Un immeuble de seize étages en construction s’est effondré ce vendredi à Nairobi, la capitale du Kenya, provoquant une vive mobilisation des services de secours et ravivant les inquiétudes récurrentes sur la sécurité des chantiers et des bâtiments dans la ville.
Le drame s’est produit dans le quartier de South C, une zone urbaine dense et en pleine expansion immobilière. D’après les premières informations, plusieurs personnes se trouvaient à l’intérieur du bâtiment au moment de l’effondrement et ont été prises au piège sous les décombres. Des équipes de secours, appuyées par des volontaires et des riverains, ont immédiatement été déployées sur le site pour tenter de retrouver d’éventuels survivants.
À ce stade, aucun bilan officiel n’a été communiqué, ni sur le nombre de victimes potentielles ni sur les causes exactes de l’accident.Les autorités kényanes précisent que les opérations de recherche se poursuivent et qu’une enquête sera lancée dès que les conditions de sécurité le permettront.

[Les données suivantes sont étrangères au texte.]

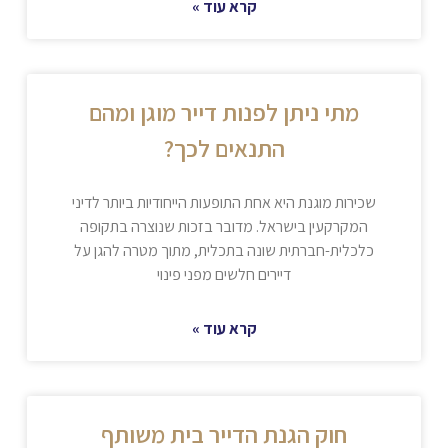
קרא עוד »
מתי ניתן לפנות דייר מוגן ומהם
התנאים לכך?
שכירות מוגנת היא אחת התופעות הייחודיות ביותר לדיני
המקרקעין בישראל. מדובר בזכות שנוצרה בתקופה
כלכלית-חברתית שונה בתכלית, מתוך מטרה להגן על
דיירים חלשים מפני פינוי
קרא עוד »
חוק הגנת הדייר בית משותף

Un phénomène récurrent à Nairobi
Cet effondrement s’inscrit dans une série de drames similaires qui frappent régulièrement la capitale kényane. À Nairobi, la forte pression démographique et la demande croissante de logements ont favorisé une urbanisation rapide, souvent au détriment du respect strict des normes de construction. Des promoteurs peu scrupuleux sont régulièrement accusés de contourner les réglementations, d’utiliser des matériaux de mauvaise qualité ou de ne pas respecter les études techniques obligatoires.
En 2015, l’effondrement d’un immeuble avait causé la mort d’au moins 15 personnes, suscitant une onde de choc nationale. À la suite de cette tragédie, la présidence avait ordonné un audit général des bâtiments à travers le pays afin d’évaluer leur conformité aux codes de construction en vigueur. Les conclusions de cet audit avaient été particulièrement alarmantes : l’Autorité nationale de la construction avait alors estimé que 58 % des bâtiments de Nairobi n’étaient pas aptes à être habités, mettant en lumière l’ampleur des défaillances structurelles et du laxisme dans le secteur immobilier.
Des réformes insuffisantes
Malgré ces constats et les promesses de réformes, la situation semble avoir peu évolué. Les effondrements d’immeubles continuent de faire régulièrement la une de l’actualité, causant des pertes en vies humaines, des blessés et d’importants dégâts matériels. En octobre 2024, un immeuble de sept étages s’était déjà effondré à Nairobi, relançant le débat sur l’efficacité des mécanismes de contrôle et de sanction.
Pour de nombreux observateurs, ces drames successifs traduisent un déficit persistant de gouvernance urbaine, marqué par une application inégale des lois, la corruption et le manque de suivi technique des chantiers. L’effondrement de ce nouvel immeuble remet une fois encore au premier plan la question de la sécurité des constructions au Kenya, et la responsabilité des autorités comme des promoteurs dans la protection des populations urbaines. Les prochains jours devraient permettre d’établir les causes du sinistre et, peut-être, de déterminer si ce drame conduira enfin à des mesures plus contraignantes et durables.